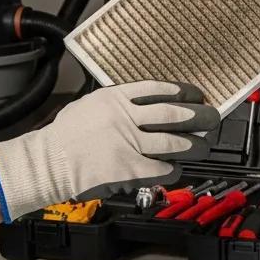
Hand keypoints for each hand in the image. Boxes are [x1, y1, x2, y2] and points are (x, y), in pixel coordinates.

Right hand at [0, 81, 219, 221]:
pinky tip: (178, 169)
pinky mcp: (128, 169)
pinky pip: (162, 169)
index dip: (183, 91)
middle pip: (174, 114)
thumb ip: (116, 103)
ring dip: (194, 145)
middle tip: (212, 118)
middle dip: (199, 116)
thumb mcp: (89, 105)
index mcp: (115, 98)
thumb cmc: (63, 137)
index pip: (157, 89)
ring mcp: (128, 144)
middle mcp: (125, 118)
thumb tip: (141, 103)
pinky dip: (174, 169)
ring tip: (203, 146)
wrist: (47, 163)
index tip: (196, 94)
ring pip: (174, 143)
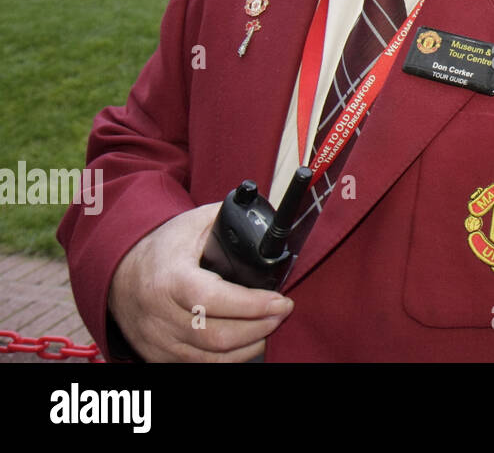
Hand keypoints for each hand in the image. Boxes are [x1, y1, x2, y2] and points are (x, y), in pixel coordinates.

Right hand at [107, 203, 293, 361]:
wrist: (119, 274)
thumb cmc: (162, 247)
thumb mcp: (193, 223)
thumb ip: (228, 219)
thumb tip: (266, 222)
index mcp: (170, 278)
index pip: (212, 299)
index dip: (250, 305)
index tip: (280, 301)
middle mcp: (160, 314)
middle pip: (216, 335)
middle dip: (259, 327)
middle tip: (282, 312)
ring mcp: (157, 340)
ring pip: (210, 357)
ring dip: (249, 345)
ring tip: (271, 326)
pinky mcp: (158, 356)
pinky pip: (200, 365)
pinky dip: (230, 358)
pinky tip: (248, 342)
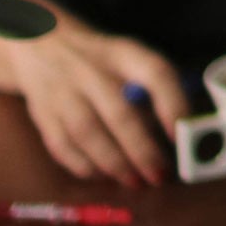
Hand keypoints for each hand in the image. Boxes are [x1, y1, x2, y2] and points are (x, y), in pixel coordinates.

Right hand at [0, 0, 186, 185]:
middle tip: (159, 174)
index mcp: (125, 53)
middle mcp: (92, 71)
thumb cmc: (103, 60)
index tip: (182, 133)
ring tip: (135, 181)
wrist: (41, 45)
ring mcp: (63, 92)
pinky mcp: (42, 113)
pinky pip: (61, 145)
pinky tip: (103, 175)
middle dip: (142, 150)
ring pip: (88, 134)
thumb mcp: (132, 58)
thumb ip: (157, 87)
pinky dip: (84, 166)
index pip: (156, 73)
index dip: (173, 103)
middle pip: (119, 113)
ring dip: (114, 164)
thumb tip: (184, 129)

★ ★ ★ ★

AIM OF THE TASK: Reproduce all lines from the records above that include the word "thumb".

OUTPUT OF THE EXERCISE:
thumb ip: (116, 103)
thumb mcp: (89, 105)
thumb cmc: (63, 137)
thumb tip: (141, 103)
thumb cmc: (162, 247)
thumb mcp: (193, 223)
thumb ip: (228, 219)
thumb tip: (266, 222)
thumb cmc: (103, 60)
thumb mcp: (132, 58)
thumb ip: (157, 87)
thumb tip: (184, 129)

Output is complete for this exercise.